Asset Management vs. Asset Resources
Last Modified: Jan 17, 2012
- George Freiberg - Hazen and Sawyer
Over the years most water and wastewater utilities have developed some form of asset management approach from the implementation of new and highly sophisticated risk management models, online performance monitoring and specialized planning committees to refinement, updating and integration of existing maintenance management and capital improvement planning programs.
Regardless of theoretical approach taken to protect, extend and prioritize planning for asset repair and replacement, do utilities have sufficient resources to implement what is put to paper, especially in terms of ongoing maintenance of critical and valued assets?

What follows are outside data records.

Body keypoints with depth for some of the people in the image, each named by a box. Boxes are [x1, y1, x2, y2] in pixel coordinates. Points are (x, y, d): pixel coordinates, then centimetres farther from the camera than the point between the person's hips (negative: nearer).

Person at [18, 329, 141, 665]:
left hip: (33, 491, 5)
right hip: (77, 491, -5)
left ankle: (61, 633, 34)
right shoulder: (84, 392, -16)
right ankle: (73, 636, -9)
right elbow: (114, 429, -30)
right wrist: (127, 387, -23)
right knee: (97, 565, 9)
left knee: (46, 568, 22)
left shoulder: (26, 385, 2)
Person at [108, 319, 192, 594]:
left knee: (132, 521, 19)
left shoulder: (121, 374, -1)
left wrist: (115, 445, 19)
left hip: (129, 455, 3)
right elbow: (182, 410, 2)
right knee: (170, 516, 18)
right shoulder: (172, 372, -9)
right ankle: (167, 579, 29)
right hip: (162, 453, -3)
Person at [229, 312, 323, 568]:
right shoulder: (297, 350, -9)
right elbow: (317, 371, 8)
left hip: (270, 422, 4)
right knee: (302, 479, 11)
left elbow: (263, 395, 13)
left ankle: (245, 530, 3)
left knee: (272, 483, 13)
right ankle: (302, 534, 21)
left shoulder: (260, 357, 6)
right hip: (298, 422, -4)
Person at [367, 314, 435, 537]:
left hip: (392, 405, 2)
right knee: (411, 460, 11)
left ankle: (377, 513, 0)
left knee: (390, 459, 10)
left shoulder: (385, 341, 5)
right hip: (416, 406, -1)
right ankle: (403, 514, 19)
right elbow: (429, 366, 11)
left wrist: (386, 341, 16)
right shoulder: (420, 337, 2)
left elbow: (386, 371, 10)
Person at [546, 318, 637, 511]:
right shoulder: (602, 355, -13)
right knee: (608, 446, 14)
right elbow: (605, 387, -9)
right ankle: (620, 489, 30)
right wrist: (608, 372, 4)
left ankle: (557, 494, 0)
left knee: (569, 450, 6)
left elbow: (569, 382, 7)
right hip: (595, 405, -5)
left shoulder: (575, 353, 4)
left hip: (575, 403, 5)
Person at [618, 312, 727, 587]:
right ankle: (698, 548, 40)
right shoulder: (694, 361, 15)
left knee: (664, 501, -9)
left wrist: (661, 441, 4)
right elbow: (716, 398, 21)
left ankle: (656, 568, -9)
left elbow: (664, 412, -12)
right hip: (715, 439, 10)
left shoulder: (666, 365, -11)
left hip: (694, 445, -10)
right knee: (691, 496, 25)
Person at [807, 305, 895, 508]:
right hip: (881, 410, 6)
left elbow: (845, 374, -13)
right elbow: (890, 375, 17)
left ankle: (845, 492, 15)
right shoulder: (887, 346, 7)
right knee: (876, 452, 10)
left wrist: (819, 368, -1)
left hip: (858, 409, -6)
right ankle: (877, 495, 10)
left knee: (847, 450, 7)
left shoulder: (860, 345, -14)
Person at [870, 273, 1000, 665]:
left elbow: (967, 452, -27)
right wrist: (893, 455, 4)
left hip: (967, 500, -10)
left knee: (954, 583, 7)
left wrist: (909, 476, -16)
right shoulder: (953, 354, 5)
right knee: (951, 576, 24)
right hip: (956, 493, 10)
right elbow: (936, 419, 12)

This paper will discuss a specific, objective approach called Zero Based Maintenance Staffing Projections, which can be used to estimate maintenance trade staffing levels that are necessary to effectively implement and sustain all maintenance task requirements associated with a defined asset and maintenance management program. In summary, the approach includes a detailed assessment of Preventative Maintenance (PM) tasks for each major discipline such as mechanical, electrical, instrumentation and control, heating/ventilation/ air conditioning, etc. Estimated time is then developed to complete each task followed by the application of various availability (total annual hours available to work per employee) and utilization factors (total time available less inherent inefficiencies such as travel time, setup time, troubleshooting, etc).
Once PM tasks and total time estimates per maintenance trade are determined, Corrective Maintenance (CM) staffing level are then estimated by applying various work level ratios (PM/CM estimates) along with estimated CM utilization factors. The end results provide utility management with an updated, objective assessment of equipment maintenance task needs and associated maintenance trade staffing levels. This process can be considered for developing staffing plans for new or expanded facilities that have minimal or no maintenance histories or for reviewing and updating the needs of existing facilities.